Poco prima del lockdown causato dal coronavirus, Alessandro è dovuto rimanere forzatamente in casa 14 giorni: “vivo con mia mamma – racconta – lei aveva la febbre e per linea guida della cooperativa, lavorando con i minori, sono dovuto rimanere a casa”. Proprio in quei giorni è nata l’idea di inventare un quiz su instagram dal titolo “Che cosa ho detto” gioco molto divertente che ha coinvolto ed unito i minori della casa famiglia dentro e anche fuori le mura dell’abitazione:

“Che cosa ho detto?”

Che cosa ho detto è un gioco che aveva inventato mio fratello quando eravamo piccolini e ci giocavamo di notte – spiega l’educatore –dicevamo delle parole sostituendo a tutte le consonanti la T. Ho ripreso questo gioco dopo tanto tempo per scherzo con un mio amico.
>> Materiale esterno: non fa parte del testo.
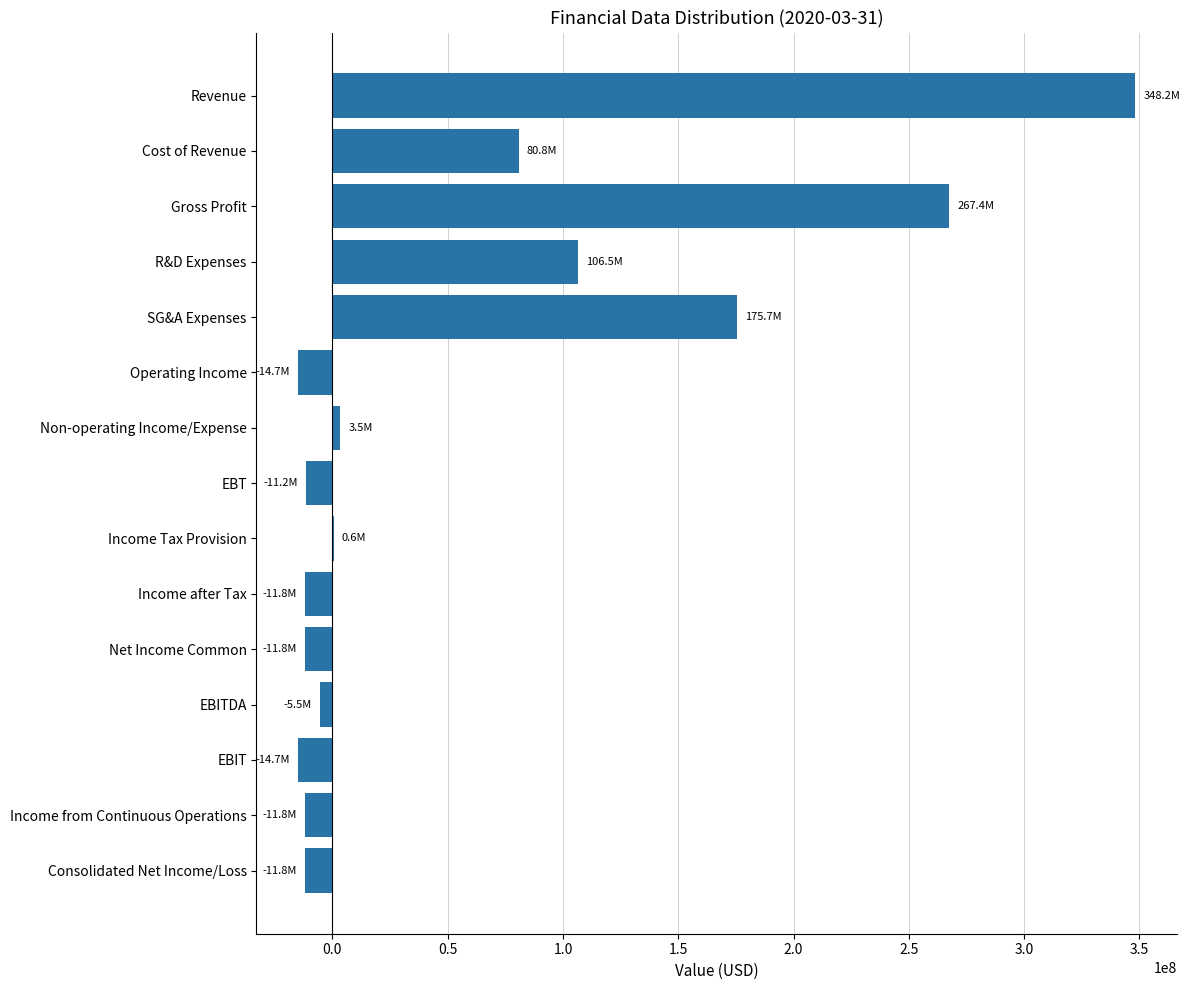

What is the change in value from Revenue to Cost of Revenue?

-267412000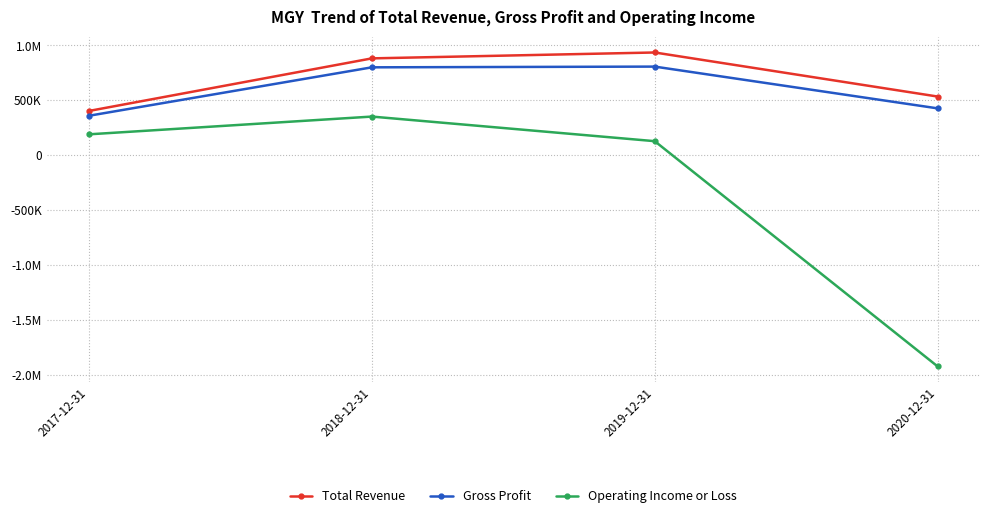

True or false: Gross Profit has a value of 359400 at 2017-12-31.

True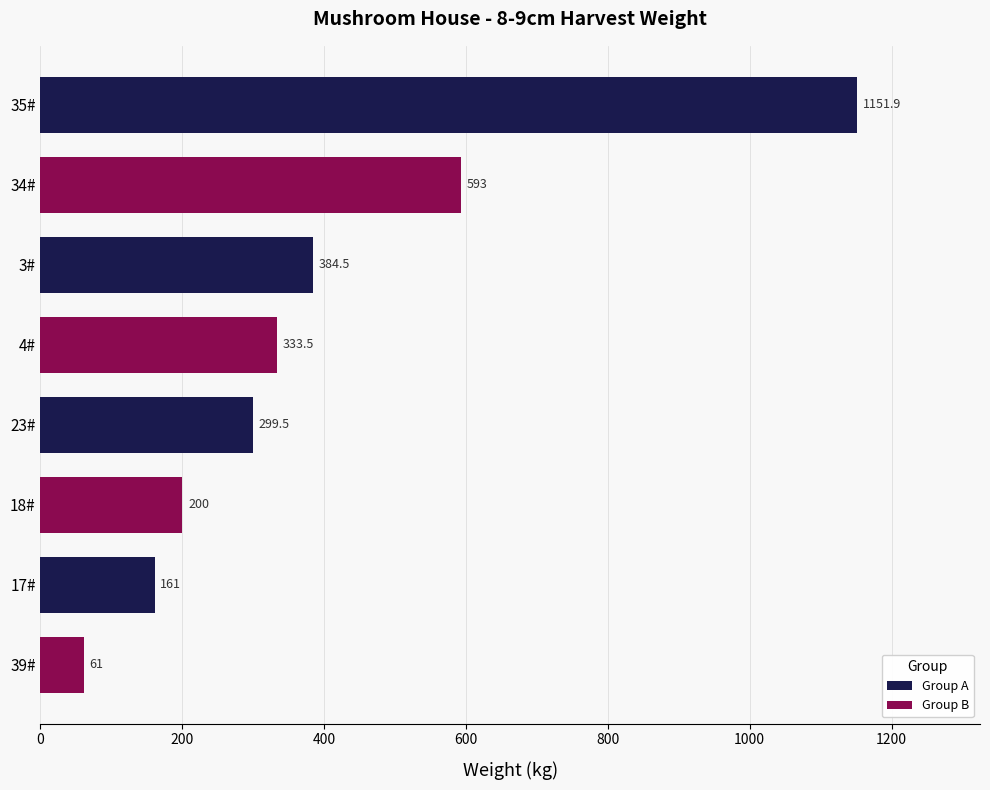

What is the difference between the values at 23# and 4#?

34.0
Abbiamo fatto una puntata in diretta su instagram, l’ho chiamato e c’era anche chi ci rispondeva da casa – racconta – così ho iniziato con gli amici a farlo ogni sera e visto che piaceva, ho deciso di contattare in diretta anche personaggi noti invitandoli a partecipare”.

Un gioco che ha coinvolto e divertito anche i ragazzi della comunità: “ ho iniziato a farlo con i ragazzi la sera, – sottolinea Alessandro -quando facevo la notte, giocavamo tutti insieme”.
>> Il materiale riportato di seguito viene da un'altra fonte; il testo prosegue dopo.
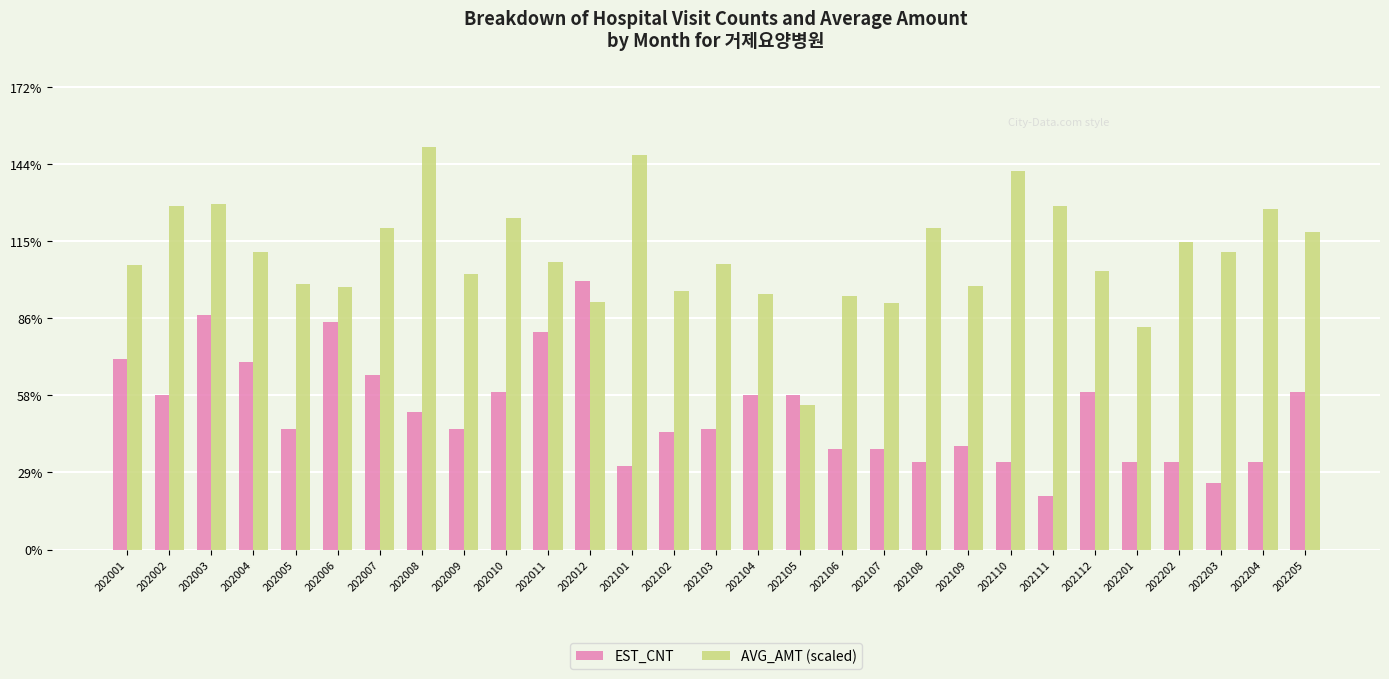

Does the chart contain stacked bars?

No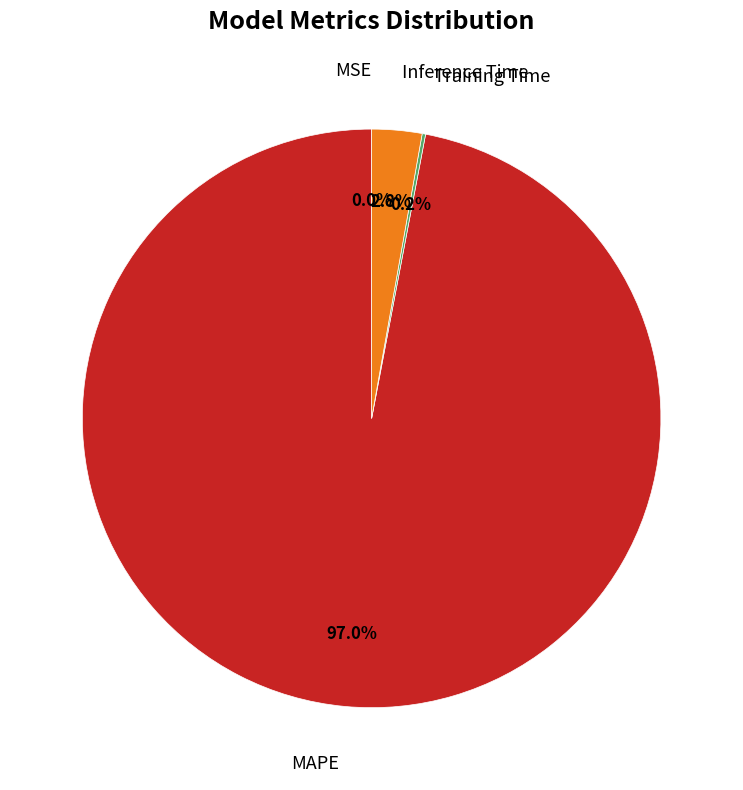

Is there a majority slice in this chart?

Yes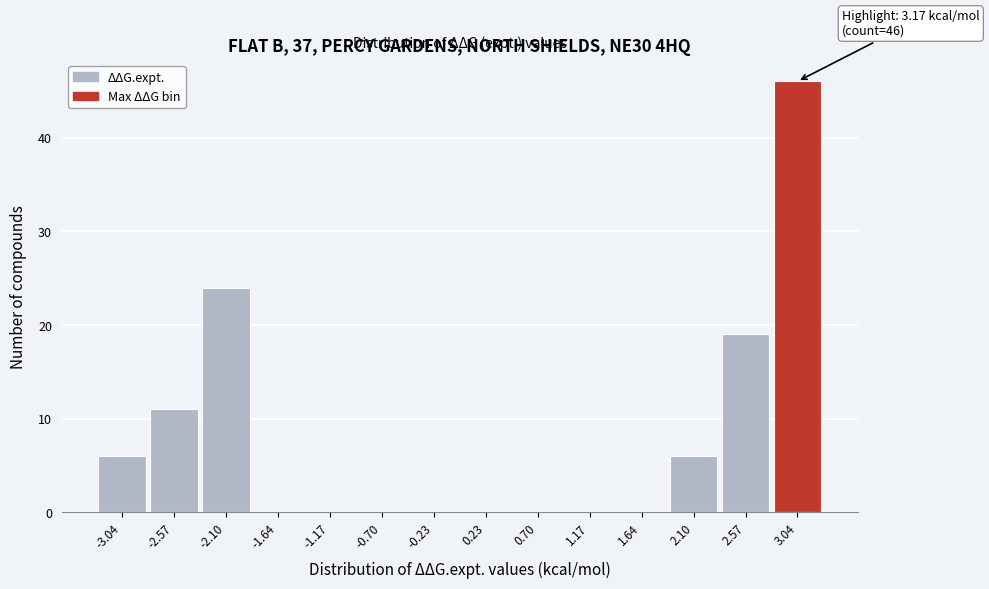

Which range on the x-axis has the tallest bar?

2.80 to 3.25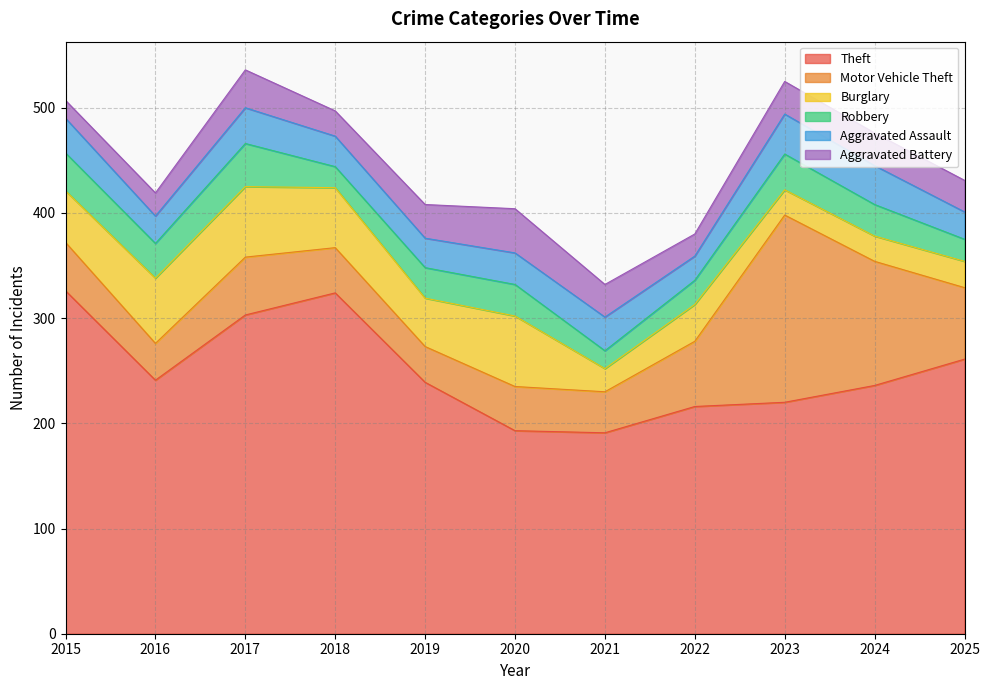

Is it true that Aggravated Assault equals 33 at 2015?

True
Un quiz che è nato così per scherzo, ma che è piaciuto talmente tanto che Alessandro ha realizzato anche puntate live in alcuni locali, invitando i ragazzi di Casa Pinocchio a partecipare. Un modo per coinvolgere i minori in casa e fuori, tenendoli insieme e perché no “distraendoli dal telefono soprattutto quando eravamo chiusi in casa e non si poteva uscire” racconta.

Con l’esempio reale e concreto di Alessandro e senza troppi giri di parole, ecco svelato il significato di cosa voglia dire, avere passione, talento e cuore e di come sia importante per un educatore possedere questa profonda ricchezza interiore da donare ai giovanimettendo a frutto i propri talenti personali.
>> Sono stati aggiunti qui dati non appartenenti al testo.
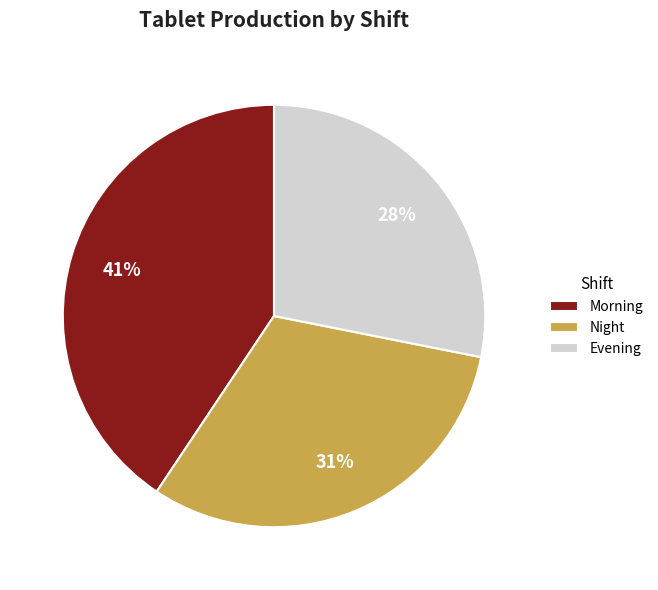

Approximately how many times larger is the value at Morning compared to Night?

1.3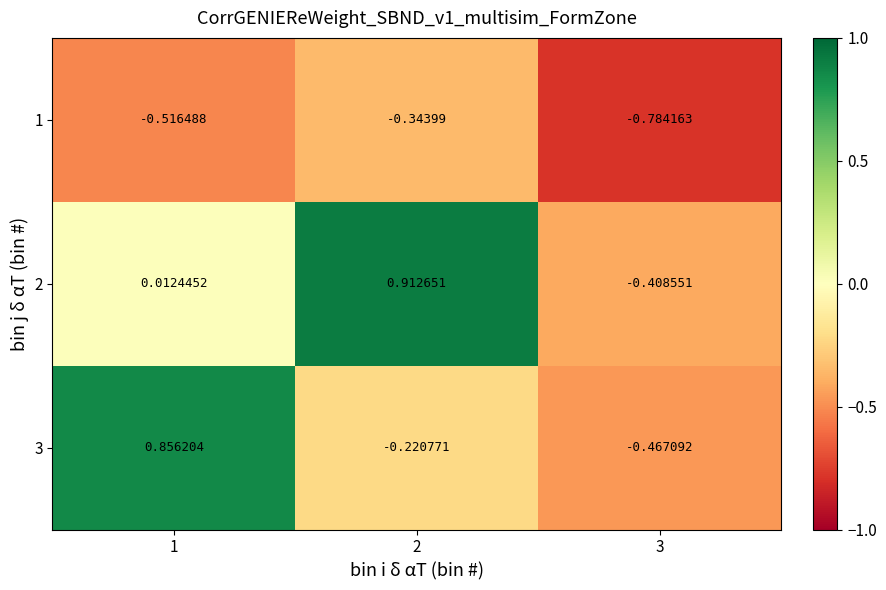

List the series in order of their peak value, lowest first.

1, 3, 2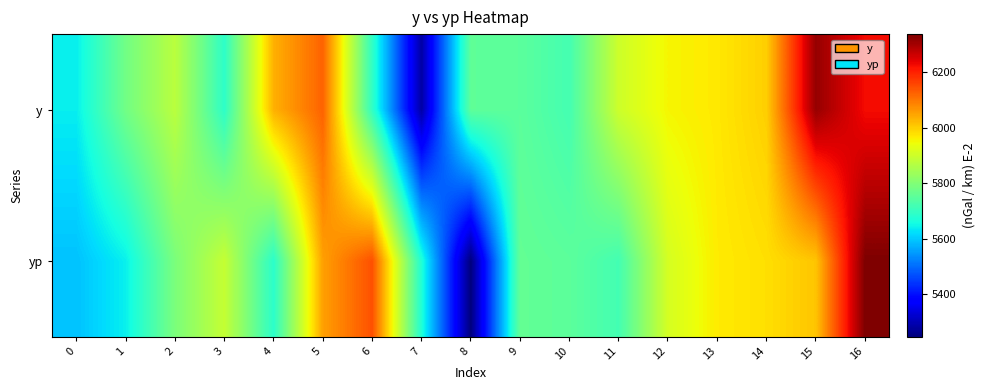

Rank the series at 9 from highest to lowest value.

yp, y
Per essere educatore, il titolo di studio “perfetto” non basta

“Uno può anche avere il titolo di studio perfetto – spiega l’educatore- ma se caratterialmente non sei portato non riesci a farlo questo lavoro. Ci deve essere chimica con i ragazzi, devi entrare in rapporto con loro. Se fai il controllore o ti chiudi in ufficio aspettando la fine del turno, non è il massimo – continua – i ragazzi non lo dicono o magari a volte si… ma per loro la presenza è importante. Scherzare, creare il dialogo e anche riprenderli quando serve. In questo lavoro la predisposizione è fondamentale come il comportamento di ogni educatore per stimolarli e guidarli. Io sono stato preso per i 10 anni che ho insegnato ai ragazzi il calcio e per le mie passioni”.

 Le cose che mi piace fare cerco di portarle ai minori di Casa Pinocchio, perché c’è sempre qualcuno che può prendere spunto, come dal programma che ho creato dal nulla… sono tutti stimoli da cui loro possono attingere”.

Una cosa è certa, oggi Alessandro e i ragazzi di Casa Pinocchio hanno un nuovo linguaggio attraverso il quale si divertono a comunicare tra di loro, quello inventato dal giovane educatore grazie al suo programma, un modo per creare empatia e per sorridere insieme.

Alessandro con la sua passione ha dimostrato ai ragazzi che con semplicità e un po’ di creatività tutto è possibile e i giovani oggi hanno bisogno di buoni esempi, di modelli da poter imitare, di un adulto da prendere come guida per crescere ed aprirsi verso il futuro.